Orlando, la vittoria in città è targata Massimo Cialente

5 Aprile 2017

La renziana Pezzopane: «Io sola contro tutti». Ammette la sconfitta all’Aquila «Ma nelle frazioni il risultato si è ribaltato. Ora tutti uniti per il bene del partito»

L’AQUILA. Il ministro della Giustizia, Andrea Orlando, ha fatto il pieno nel capoluogo di regione. La sua affermazione al congresso del Pd, con 119 voti su 178 votanti, sorprende, se confrontata al 63,6% conquistato da Renzi in tutta la provincia. Un risultato che rafforza quello abruzzese, considerato uno dei migliori in Italia. «All’Aquila a mio avviso c’è una tradizione culturale di sinistra più radicata», il commento del sindaco Massimo Cialente, tra i sostenitori di Orlando, «ma sempre capace di dialogare con le altre forze moderate. Prova ne è la coalizione con cui ho amministrato la città, e penso bene, per 10 anni. Quando vogliono prendermi in giro, mi attaccano sull’Ulivo, ma scava, scava, si vede che ho ragione io. È proprio la solidità dei valori in cui credi che riesce a farti confrontare con altre identità e sensibilità. E soprattutto non ritengo che l’affermazione in città di Orlando sia legata alle persone, come ho sentito dire. Come del resto non credo più al “controllo” dei voti: ormai la gente, e anche i compagni, sono liberi».

Si è ritrovata “sola”, nella sua città, la senatrice Stefania Pezzopane, schierata con Renzi: «Orlando è partito da qui con la sua campagna, forte dell’appoggio di dirigenti e esponenti del partito.
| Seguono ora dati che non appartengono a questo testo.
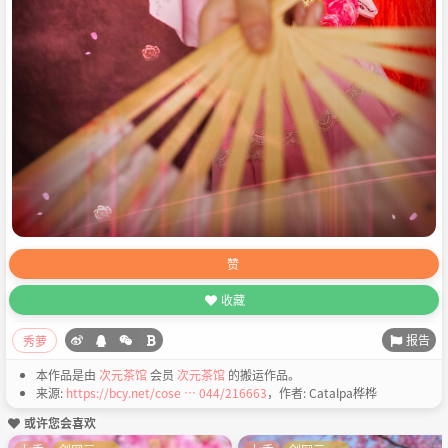
赞
收藏
报告
秀萝
本作品是由
次元茶馆
会员
次元茶馆
的搬运作品。
来源:
https://bcy.net/cose … 044/216663
，作者: Catalpa桦桦
或许您会喜欢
Cialente, Lolli, Pietrucci, Di Stefano: ognuno ha chiamato i suoi. Io sono rimasta sola soletta, ma ho comunque ricostituito un gruppo e già guardando alle frazioni, come a Paganica, il risultato si è ribaltato. Sono molto soddisfatta di come abbia votato la provincia e l’Abruzzo ha premiato l’intero gruppo dirigente che si è esposto per la mozione Renzi. Ora proseguiamo, con rinnovato vigore, verso le primarie del 30 aprile. Da adesso in poi, si deve aprire una fase nuova, in cui il confronto interno non si trasformi più in rissa e in cui ci siano più ascolto, più condivisione, ma anche chiaro riconoscimento della leadership. Il segnale dai nostri militanti è stato molto chiaro».